As illustrated early in this lesson, functions exist in a variety of settings outside of the commonly known examples of plugging in a number and receiving a number as an output. For example, if using the letters on a keyboard and monitor for a computer (assuming everything is connected properly), pushing the B key on the keyboard will result in the letter b appearing on the monitor. With differing keystrokes resulting in a different letter appearing across the screen, the relation connecting the keystrokes of the letters on a keyboard to the letter appearing on the computer monitor is a function since every input has a unique output. For this discussion, you are tasked with finding a relation from the real world that avoids numbers and is a function. Remember that in order for a function to exist, you will need a well-defined set of inputs (our example used the set of all letters on the keyboard) and each input has a unique output (our example used the letter that appeared on the computer monitor as the unique output). In order to receive full credit for this discussion post, you must complete the following tasks:
Create a function that exists in the real world while avoiding the use of numbers.

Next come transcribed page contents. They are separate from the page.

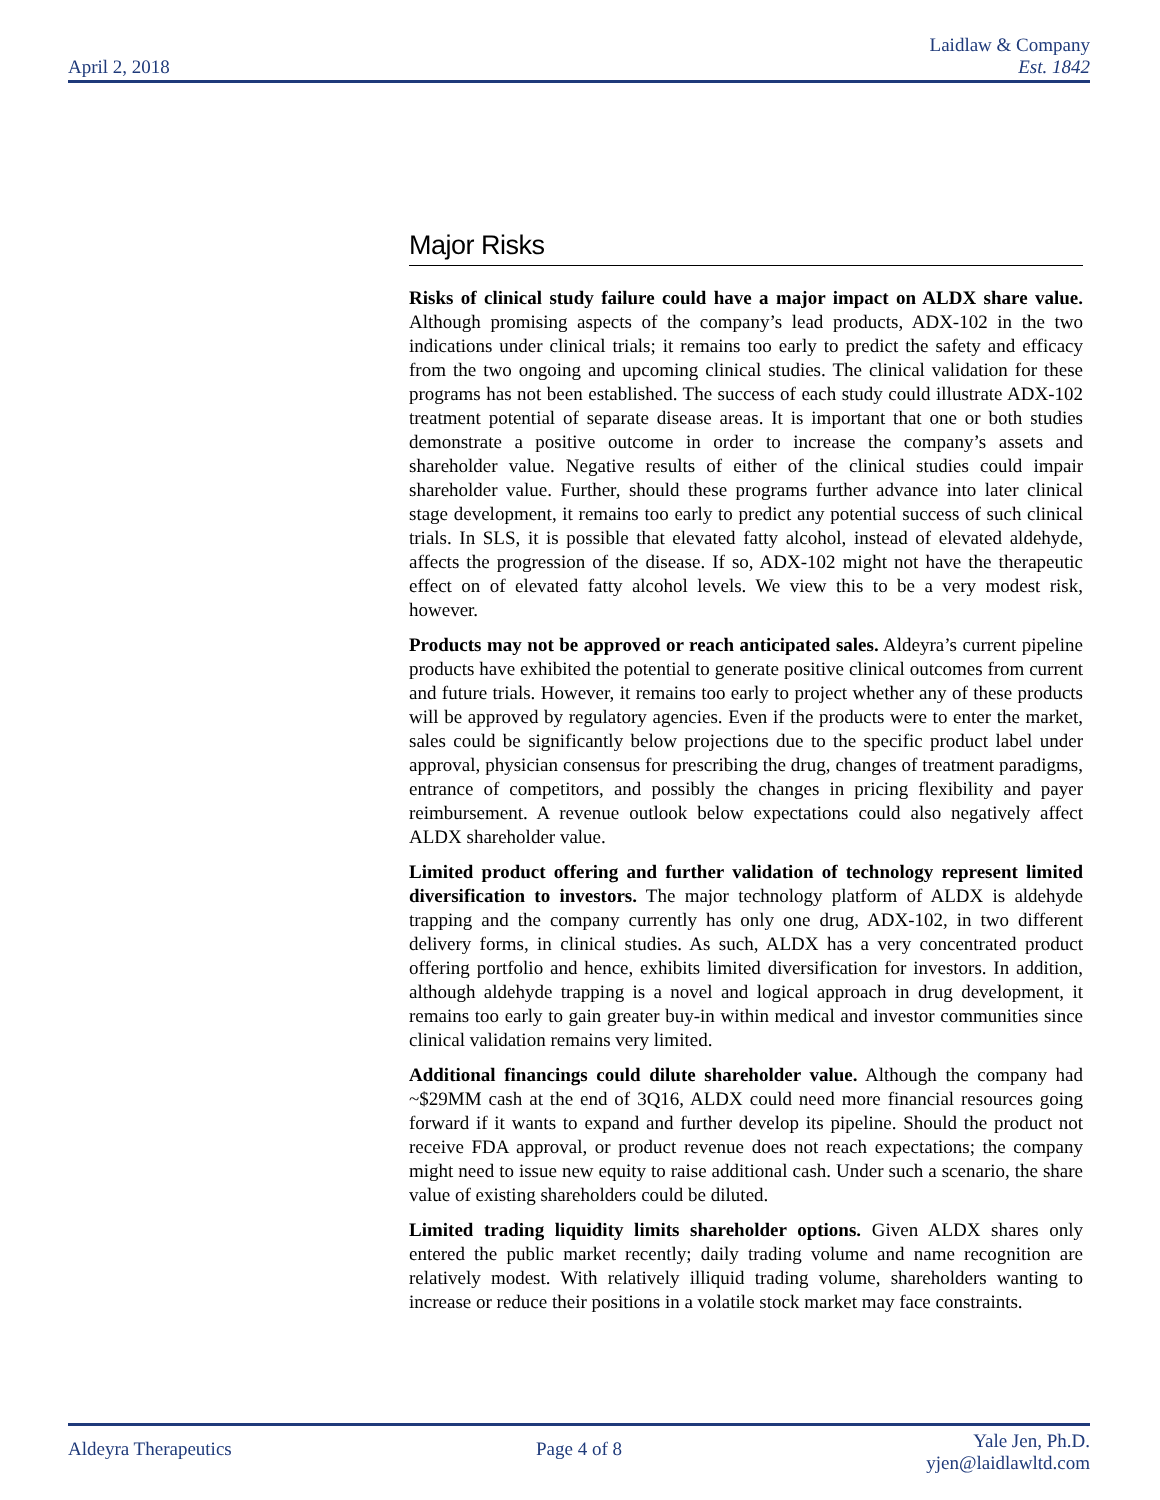April 2, 2018
Laidlaw & Company
Est. 1842
Major Risks
Risks of clinical study failure could have a major impact on ALDX share value. Although promising aspects of the company’s lead products, ADX-102 in the two indications under clinical trials; it remains too early to predict the safety and efficacy from the two ongoing and upcoming clinical studies. The clinical validation for these programs has not been established. The success of each study could illustrate ADX-102 treatment potential of separate disease areas. It is important that one or both studies demonstrate a positive outcome in order to increase the company’s assets and shareholder value. Negative results of either of the clinical studies could impair shareholder value. Further, should these programs further advance into later clinical stage development, it remains too early to predict any potential success of such clinical trials. In SLS, it is possible that elevated fatty alcohol, instead of elevated aldehyde, affects the progression of the disease. If so, ADX-102 might not have the therapeutic effect on of elevated fatty alcohol levels. We view this to be a very modest risk, however.
Products may not be approved or reach anticipated sales. Aldeyra’s current pipeline products have exhibited the potential to generate positive clinical outcomes from current and future trials. However, it remains too early to project whether any of these products will be approved by regulatory agencies. Even if the products were to enter the market, sales could be significantly below projections due to the specific product label under approval, physician consensus for prescribing the drug, changes of treatment paradigms, entrance of competitors, and possibly the changes in pricing flexibility and payer reimbursement. A revenue outlook below expectations could also negatively affect ALDX shareholder value.
Limited product offering and further validation of technology represent limited diversification to investors. The major technology platform of ALDX is aldehyde trapping and the company currently has only one drug, ADX-102, in two different delivery forms, in clinical studies. As such, ALDX has a very concentrated product offering portfolio and hence, exhibits limited diversification for investors. In addition, although aldehyde trapping is a novel and logical approach in drug development, it remains too early to gain greater buy-in within medical and investor communities since clinical validation remains very limited.
Additional financings could dilute shareholder value. Although the company had ~$29MM cash at the end of 3Q16, ALDX could need more financial resources going forward if it wants to expand and further develop its pipeline. Should the product not receive FDA approval, or product revenue does not reach expectations; the company might need to issue new equity to raise additional cash. Under such a scenario, the share value of existing shareholders could be diluted.
Limited trading liquidity limits shareholder options. Given ALDX shares only entered the public market recently; daily trading volume and name recognition are relatively modest. With relatively illiquid trading volume, shareholders wanting to increase or reduce their positions in a volatile stock market may face constraints.
Aldeyra Therapeutics Page 4 of 8
Yale Jen, Ph.D.
yjen@laidlawltd.com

Justify the reason why your example is a function (you may want to focus on the set of all inputs along with how the outputs are determined for each input).
Reply to at least two classmate providing a thorough analysis of their example and determine if it is a function.
Discussion post instructions:
- Write posts that are of sufficient length, relevant and reflect your deep understanding. Please include a question to encourage other students for further discussion.